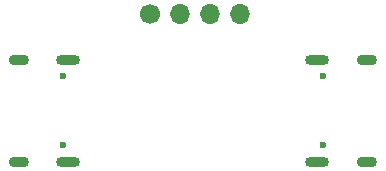
<source format=gbs>
G04 #@! TF.GenerationSoftware,KiCad,Pcbnew,(5.1.10)-1*
G04 #@! TF.CreationDate,2021-10-03T11:45:08+02:00*
G04 #@! TF.ProjectId,PPK2-USB_C-Adapter_v1.0,50504b32-2d55-4534-925f-432d41646170,1.0*
G04 #@! TF.SameCoordinates,Original*
G04 #@! TF.FileFunction,Soldermask,Bot*
G04 #@! TF.FilePolarity,Negative*
%FSLAX46Y46*%
G04 Gerber Fmt 4.6, Leading zero omitted, Abs format (unit mm)*
G04 Created by KiCad (PCBNEW (5.1.10)-1) date 2021-10-03 11:45:08*
%MOMM*%
%LPD*%
G01*
G04 APERTURE LIST*
%ADD10C,1.700000*%
%ADD11O,1.700000X1.700000*%
%ADD12C,0.600000*%
%ADD13O,1.700000X0.900000*%
%ADD14O,2.000000X0.900000*%
G04 APERTURE END LIST*
D10*
X119062500Y-82423000D03*
D11*
X121602500Y-82423000D03*
X124142500Y-82423000D03*
X126682500Y-82423000D03*
D12*
X133736420Y-93461320D03*
X133736420Y-87681320D03*
D13*
X137426420Y-86251320D03*
X137426420Y-94891320D03*
D14*
X133256420Y-86251320D03*
X133256420Y-94891320D03*
X112186320Y-86251320D03*
X112186320Y-94891320D03*
D13*
X108016320Y-86251320D03*
X108016320Y-94891320D03*
D12*
X111706320Y-93461320D03*
X111706320Y-87681320D03*
M02*

</source>
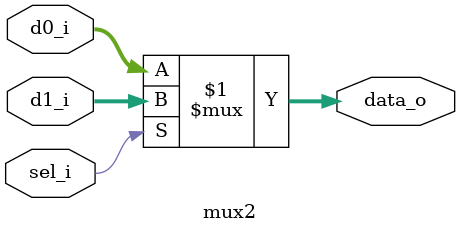
<source format=sv>

module mux2 #(
    parameter int WIDTH = 32
)(
    input  logic [WIDTH-1:0] d0_i, // Selected when sel_i = 0
    input  logic [WIDTH-1:0] d1_i, // Selected when sel_i = 1
    input  logic             sel_i,
    output logic [WIDTH-1:0] data_o
);

    assign data_o = (sel_i) ? d1_i : d0_i;

endmodule

</source>
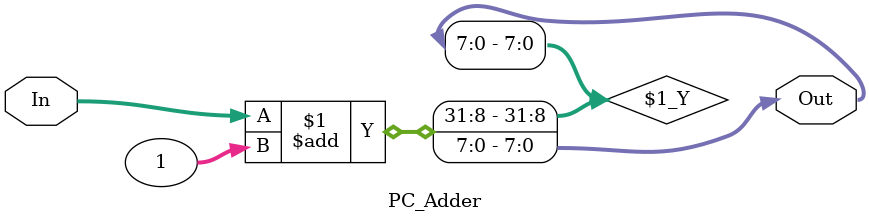
<source format=sv>
`timescale 1ns/1ps
module PC_Adder(
  input[7:0] In,
  output[7:0] Out
);
  
  assign Out = In+1;
endmodule

</source>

__Requirement__
Of all the lines in the data above, show only those that hold the word "logic".

__Written solution__
    input  logic [WIDTH-1:0] d0_i, // Selected when sel_i = 0
    input  logic [WIDTH-1:0] d1_i, // Selected when sel_i = 1
    input  logic             sel_i,
    output logic [WIDTH-1:0] data_o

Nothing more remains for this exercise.